In 2012 the application to become an alternative business structure was approved by the Solicitor's Regulation Authority. This made Irwin Mitchell the nineteenth law firm to convert to an alternative business structure, and the first to do so under a "multi-licence". Following the approval of the alternative business structure, the firm continued its expansion with a string of acquisitions and office launches over the next three years. This growth was financed in part by a £60 million finance package that was announced in 2014, funded by HSBC, Lloyds Bank and Royal Bank of Scotland.

In 2013 the firm acquired personal injury specialists MPH Solicitors. This was followed in 2014 with new offices being opened in Southampton and Cambridge. Summer 2014 saw the firm launch a joint venture with online insurer esure called IMe Law. This venture involved a team in the firm's Sheffield office providing legal representation for esure customers who have been injured in motor accidents. In November 2014 Irwin Mitchell announced the acquisition of Berkeley Law, a boutique firm based in Mayfair. Berkeley Law was a specialist in advising high net worth individuals from the UK and abroad.

2015 saw Irwin Mitchell open a consulting office in Middlesbrough. Later that year Irwin Mitchell merged with Thomas Eggar, acquiring its network of five offices in London and the South East. The deal created a £250 million turnover company and signalled a significant shift in focus, with 50% of the firm's income coming from business and private client work.

In 2016 the firm launched a new proposition targeted at private individuals, called Irwin Mitchell Private Wealth. The proposition consolidated teams from Irwin Mitchell, Thomas Eggar, Berkeley Law and Berkeley Hurrell (Berkeley Law's conveyancing subsidiary).

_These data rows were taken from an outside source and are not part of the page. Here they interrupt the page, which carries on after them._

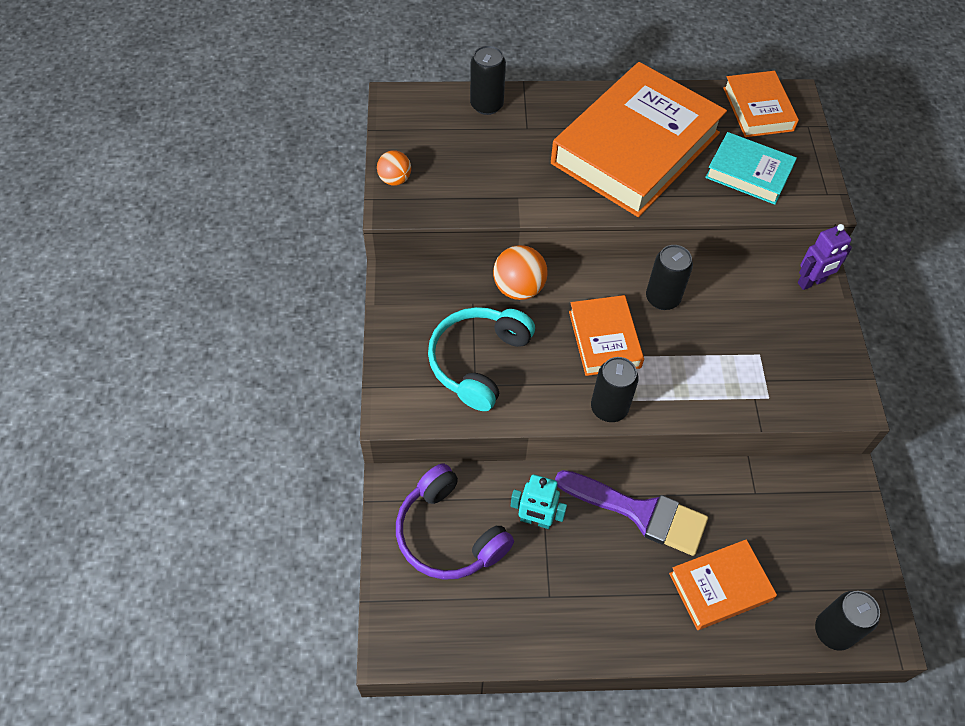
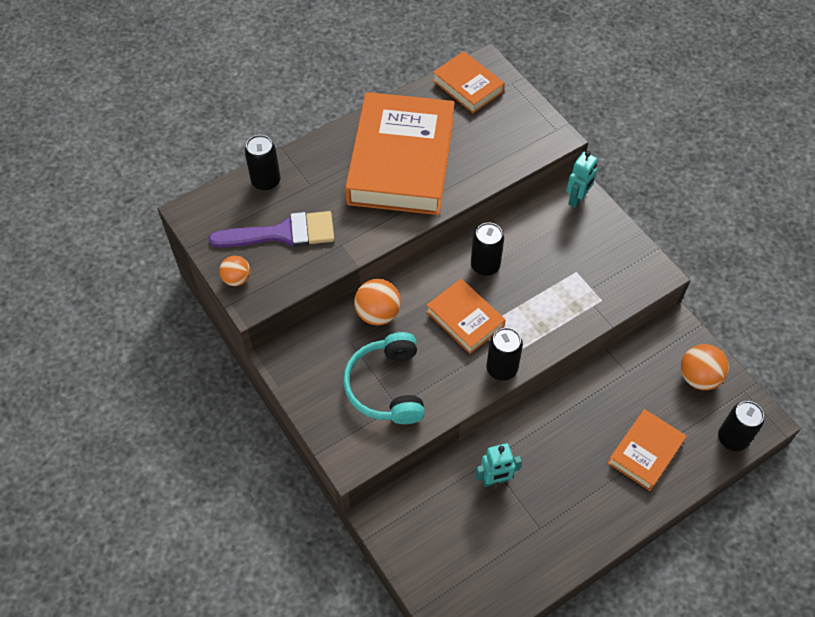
camera: 30 degrees left, 0 degrees up
(448, 534) = (441, 527): purple headphones -> none
(640, 513) = (562, 431): purple brush -> purple brush (283, 233)
(748, 173) = (493, 140): turquoise book -> none
(811, 282) = (577, 199): purple robot -> turquoise robot
(837, 544) = (699, 377): none -> orange ball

In July 2019 the firm opened its 15th UK office, in Reading. In May 2022 the firm further expanded by opening offices in Cardiff and Liverpool Today the firm has 17 UK offices in Birmingham, Bristol, Cambridge, Cardiff, Chichester, Gatwick, Glasgow, Leeds, Liverpool, London, Manchester, Middlesbrough (consulting office), Newbury, Newcastle, Reading, Sheffield and Southampton.

In 2023 Irwin Mitchell's turnover was £271 million, with a pre-tax profit of £13.8 million. This makes the firm the 21st largest in the UK by global revenue.

==Subsidiaries==

=== Ascent Performance Group ===
Ascent is a specialist legal collections and recoveries business, formed in 2009. In 2012 the firm became an alternative business structure as part of Irwin Mitchell's "multi-licence" application. In 2015 Ascent acquired the commercial debt recovery division of Sheffield-based P&A Receivables Services.

=== Coris UK ===
Irwin Mitchell operates the UK arm of the European network of the Coris Group. The network, established in 1987, assists insurers in managing injury and material damage claims in foreign countries. In 2012 the firm became an alternative business structure as part of Irwin Mitchell's "multi-licence" application.

=== Irwin Mitchell Abogados ===
In 2005 Irwin Mitchell expanded into Spain, offering legal services from offices in Marbella and Madrid. In 2013 the firm sold off its Spanish offices to Cremades & Calvo-Sotelo, also signing an alliance to work together in the future.

=== IM Asset Management ===
IM Asset Management was founded in 2005, and offers financial planning and investment advice services to people who have received personal injury compensation. In 2018 IM Asset Management had over £600 million funds under management.

In 2017 the subsidiary launched the IM Wealth Management trading style. This brand offers financial planning and investment advice services, but to a broader investor audience.

=== Irwin Mitchell Scotland ===
Irwin Mitchell Scotland was incorporated in 2011 and has an office in Glasgow. The firm offers a range of legal services under Scottish law.

In 2024 the firm made a strategic investment in Scottish firm Wright, Johnston & Mackenzie LLP. The firm’s growth in the Scottish legal sector was further developed with WJM’s acquisition of Davidson, Chalmers & Stewart LLP in mid 2025, bringing WJM’s headcount to around 250 with 49 partners. Both WJM & DCS are set to be rebranded as Irwin Mitchell towards the end of 2025.